In a separate interview, Professor Akpan Ekpo, an economist and former MPC member, also advised the committee to hold the policy rate, pointing to global uncertainties as a reason for caution.

According to Ekpo, the tensions involving the United States and Iran has started impacting on oil prices, with the attendant inflationary pressures in Nigeria, but argued such developments were likely to be temporary and should not warrant an increase in interest rates.

He urged the MPC to maintain the current policy rate while closely monitoring both domestic and global economic developments before making any further moves.
Beyond monetary policy, Ekpo advised the Federal Government to increase investment in productive sectors to strengthen economic growth and improve overall stability, and urged policymakers to consider recommendations from the Manufacturers Association of Nigeria to support production and sustain economic expansion.

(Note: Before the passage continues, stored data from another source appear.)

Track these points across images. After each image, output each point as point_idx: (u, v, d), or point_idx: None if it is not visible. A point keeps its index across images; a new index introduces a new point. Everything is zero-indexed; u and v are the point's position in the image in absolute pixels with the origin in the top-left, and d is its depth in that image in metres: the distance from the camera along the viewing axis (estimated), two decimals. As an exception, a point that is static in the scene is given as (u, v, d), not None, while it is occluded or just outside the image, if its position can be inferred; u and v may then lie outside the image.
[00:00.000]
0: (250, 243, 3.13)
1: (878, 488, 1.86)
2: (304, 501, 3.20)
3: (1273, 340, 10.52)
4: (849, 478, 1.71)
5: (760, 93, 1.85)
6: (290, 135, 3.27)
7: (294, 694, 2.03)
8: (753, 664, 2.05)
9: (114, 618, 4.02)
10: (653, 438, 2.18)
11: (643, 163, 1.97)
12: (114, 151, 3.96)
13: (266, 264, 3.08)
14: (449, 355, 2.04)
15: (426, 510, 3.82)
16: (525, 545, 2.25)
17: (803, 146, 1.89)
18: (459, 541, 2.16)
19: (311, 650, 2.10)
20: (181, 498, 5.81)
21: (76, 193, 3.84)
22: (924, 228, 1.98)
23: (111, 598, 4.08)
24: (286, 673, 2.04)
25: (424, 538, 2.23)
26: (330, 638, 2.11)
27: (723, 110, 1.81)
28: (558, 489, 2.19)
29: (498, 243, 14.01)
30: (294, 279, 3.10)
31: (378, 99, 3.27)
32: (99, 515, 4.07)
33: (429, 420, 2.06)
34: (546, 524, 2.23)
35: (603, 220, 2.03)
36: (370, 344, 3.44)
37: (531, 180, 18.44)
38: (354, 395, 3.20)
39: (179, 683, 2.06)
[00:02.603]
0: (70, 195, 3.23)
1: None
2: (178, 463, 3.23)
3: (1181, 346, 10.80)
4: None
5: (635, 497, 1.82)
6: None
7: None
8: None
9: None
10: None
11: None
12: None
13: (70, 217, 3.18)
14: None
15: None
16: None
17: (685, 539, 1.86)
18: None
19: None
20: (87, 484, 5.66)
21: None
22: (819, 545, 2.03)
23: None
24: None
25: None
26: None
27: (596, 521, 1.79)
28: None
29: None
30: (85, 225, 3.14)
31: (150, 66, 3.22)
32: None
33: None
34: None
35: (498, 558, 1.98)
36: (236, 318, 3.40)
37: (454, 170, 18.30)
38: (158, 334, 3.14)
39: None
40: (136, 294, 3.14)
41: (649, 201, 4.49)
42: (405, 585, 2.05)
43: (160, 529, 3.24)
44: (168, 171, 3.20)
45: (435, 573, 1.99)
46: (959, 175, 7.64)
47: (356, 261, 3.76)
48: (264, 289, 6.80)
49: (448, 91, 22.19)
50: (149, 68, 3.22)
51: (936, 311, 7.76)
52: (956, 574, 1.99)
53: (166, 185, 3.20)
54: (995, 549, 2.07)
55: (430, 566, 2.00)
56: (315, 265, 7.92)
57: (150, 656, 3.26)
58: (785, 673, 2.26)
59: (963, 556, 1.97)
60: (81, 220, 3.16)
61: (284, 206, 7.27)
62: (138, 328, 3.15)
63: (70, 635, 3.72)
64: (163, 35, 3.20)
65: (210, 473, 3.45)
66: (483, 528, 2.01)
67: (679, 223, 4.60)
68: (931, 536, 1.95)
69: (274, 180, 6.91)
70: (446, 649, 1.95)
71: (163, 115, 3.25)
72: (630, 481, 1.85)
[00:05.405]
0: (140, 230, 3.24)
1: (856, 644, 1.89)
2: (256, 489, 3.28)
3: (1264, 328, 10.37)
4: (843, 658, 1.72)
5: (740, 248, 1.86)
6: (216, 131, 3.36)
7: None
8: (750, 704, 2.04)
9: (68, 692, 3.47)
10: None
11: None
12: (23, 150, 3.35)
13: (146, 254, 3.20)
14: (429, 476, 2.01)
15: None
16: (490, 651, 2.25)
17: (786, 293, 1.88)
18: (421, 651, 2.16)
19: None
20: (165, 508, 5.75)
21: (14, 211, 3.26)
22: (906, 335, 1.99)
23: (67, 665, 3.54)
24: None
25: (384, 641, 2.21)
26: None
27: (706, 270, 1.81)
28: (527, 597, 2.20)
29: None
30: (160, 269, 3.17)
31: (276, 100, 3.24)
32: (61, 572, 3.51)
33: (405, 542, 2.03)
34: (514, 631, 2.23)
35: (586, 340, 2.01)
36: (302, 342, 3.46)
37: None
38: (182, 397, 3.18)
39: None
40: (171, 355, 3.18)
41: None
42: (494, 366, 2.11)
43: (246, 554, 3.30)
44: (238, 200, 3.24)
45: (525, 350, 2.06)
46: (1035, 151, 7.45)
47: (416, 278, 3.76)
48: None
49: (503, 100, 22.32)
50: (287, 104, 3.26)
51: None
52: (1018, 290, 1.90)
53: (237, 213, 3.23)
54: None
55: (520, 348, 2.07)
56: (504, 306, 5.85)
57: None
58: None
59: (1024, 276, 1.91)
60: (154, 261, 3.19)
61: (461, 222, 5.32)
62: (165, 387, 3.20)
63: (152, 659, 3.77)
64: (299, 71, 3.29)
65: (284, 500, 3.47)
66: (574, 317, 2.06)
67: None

At the end of its 305th Monetary Policy Committee (MPC) meeting on May 20, CBN retained the Monetary Policy Rate (MPR) at 26.5%, extending its pause after implementing a 50-basis-point rate cut in February.
The committee also left the Cash Reserve Ratio (CRR) unchanged at 45% for commercial banks and 16% for merchant banks. In addition, it retained the Standing Facilities Corridor at +50/-450 basis points around the MPR and kept the CRR on non-TSA public sector deposits at 75%.